Принцесса льда - Ярцева Евгения Сергеевна. Страница 2
За полтора часа занятий Маша ни разу не упала, будто бы внутри у нее была спрятана волшебная точка равновесия. С первого раза почувствовала, насколько нужно наклониться, чтобы не кувыркнуться на спину, когда делаешь «саночки»: едешь в полном приседе, вытянув вперед руки. Дольше всех продержалась на льду «цапелькой»: одна нога поджата, руки в стороны. А когда Тамара Витальевна показала, как разогнаться «змейкой» и на полном ходу развернуться в обратную сторону, Маша после разворота несколько раз прокрутилась вокруг своей оси и не сразу поняла, что у нее получилось вращение, похожее на то, которое делают фигуристы по телевизору.
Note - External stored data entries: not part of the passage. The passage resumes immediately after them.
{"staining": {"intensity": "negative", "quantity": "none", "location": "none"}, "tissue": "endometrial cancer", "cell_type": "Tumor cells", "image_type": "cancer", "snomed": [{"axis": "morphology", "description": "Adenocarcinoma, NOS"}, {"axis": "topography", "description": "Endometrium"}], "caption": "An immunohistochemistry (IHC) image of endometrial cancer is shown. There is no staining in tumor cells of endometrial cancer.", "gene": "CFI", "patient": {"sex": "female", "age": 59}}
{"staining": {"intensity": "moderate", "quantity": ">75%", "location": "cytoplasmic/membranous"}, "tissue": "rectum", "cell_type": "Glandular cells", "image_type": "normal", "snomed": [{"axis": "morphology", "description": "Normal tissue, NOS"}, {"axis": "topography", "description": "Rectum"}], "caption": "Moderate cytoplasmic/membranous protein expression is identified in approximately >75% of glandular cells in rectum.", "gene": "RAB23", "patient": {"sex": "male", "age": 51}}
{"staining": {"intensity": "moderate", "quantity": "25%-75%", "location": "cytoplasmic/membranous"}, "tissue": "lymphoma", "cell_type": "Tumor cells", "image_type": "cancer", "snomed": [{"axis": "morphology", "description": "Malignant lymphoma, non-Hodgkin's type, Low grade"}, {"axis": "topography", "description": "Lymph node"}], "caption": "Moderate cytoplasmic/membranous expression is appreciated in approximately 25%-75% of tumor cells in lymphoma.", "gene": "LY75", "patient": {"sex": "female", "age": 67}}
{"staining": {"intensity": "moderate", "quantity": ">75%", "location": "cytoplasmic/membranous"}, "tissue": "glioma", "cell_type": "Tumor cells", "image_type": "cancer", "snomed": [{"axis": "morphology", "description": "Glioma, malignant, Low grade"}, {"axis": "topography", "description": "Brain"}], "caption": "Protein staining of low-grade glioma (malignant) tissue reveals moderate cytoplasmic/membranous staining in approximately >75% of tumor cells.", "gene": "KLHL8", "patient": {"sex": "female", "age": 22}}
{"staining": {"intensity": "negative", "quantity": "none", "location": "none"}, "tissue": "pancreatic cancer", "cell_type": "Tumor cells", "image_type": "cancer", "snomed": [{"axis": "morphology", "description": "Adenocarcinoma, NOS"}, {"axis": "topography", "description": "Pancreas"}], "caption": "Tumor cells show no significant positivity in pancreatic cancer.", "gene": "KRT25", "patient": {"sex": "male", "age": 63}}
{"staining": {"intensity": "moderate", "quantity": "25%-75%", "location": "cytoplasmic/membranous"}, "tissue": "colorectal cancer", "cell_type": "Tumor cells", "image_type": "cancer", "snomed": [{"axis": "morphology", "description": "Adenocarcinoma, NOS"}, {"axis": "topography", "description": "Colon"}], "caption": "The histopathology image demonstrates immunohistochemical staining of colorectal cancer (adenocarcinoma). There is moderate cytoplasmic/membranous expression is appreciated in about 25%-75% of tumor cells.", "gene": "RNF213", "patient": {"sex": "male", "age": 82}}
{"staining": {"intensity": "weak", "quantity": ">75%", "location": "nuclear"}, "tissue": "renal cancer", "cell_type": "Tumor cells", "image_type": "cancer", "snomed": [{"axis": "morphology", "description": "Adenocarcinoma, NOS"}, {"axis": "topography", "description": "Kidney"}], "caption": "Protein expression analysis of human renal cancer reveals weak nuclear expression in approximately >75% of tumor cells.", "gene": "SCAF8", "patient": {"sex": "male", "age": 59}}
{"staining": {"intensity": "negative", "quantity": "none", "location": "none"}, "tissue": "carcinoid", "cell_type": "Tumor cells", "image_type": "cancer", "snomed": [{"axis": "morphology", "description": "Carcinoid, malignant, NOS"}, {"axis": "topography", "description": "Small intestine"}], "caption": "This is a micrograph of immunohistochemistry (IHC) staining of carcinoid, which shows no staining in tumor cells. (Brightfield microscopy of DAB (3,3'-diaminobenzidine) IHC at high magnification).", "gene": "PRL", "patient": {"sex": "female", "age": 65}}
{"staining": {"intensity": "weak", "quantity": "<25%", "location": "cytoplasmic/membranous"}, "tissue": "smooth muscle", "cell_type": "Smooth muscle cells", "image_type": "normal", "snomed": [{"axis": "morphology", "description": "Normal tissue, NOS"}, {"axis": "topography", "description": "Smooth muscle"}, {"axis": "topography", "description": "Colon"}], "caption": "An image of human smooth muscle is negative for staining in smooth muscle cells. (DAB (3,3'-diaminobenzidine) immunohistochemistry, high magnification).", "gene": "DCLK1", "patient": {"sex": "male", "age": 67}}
Больше всего ей нравились «фонарики». Коньки упруго разъезжались и съезжались, на льду оставался узор, похожий на новогоднюю гирлянду. Может быть, потому-то она и выбрала этого злополучного гнома с фонариком, когда отправилась в магазин покупать Гоше подарок на день рождения, хотя мама уверяла, что такая чепуховина годится только для трехлетки. Гном носил красный колпак и кудрявую бороду; глаза у него были мечтательными, а улыбка, честно говоря, немножко придурковатой. Склонив набок голову, он застенчиво протягивал вперед руку с фонариком, смахивавшим на мороженое-рожок, который загорался золотым светом, если сдвинуть рычажок выключателя.
На последней перемене Маша вытащила подарок из коробки под партой, протянула Гоше и неуверенно чмокнула его в щеку.
– Жених и невеста! – выкрикнул Вадик у нее над ухом.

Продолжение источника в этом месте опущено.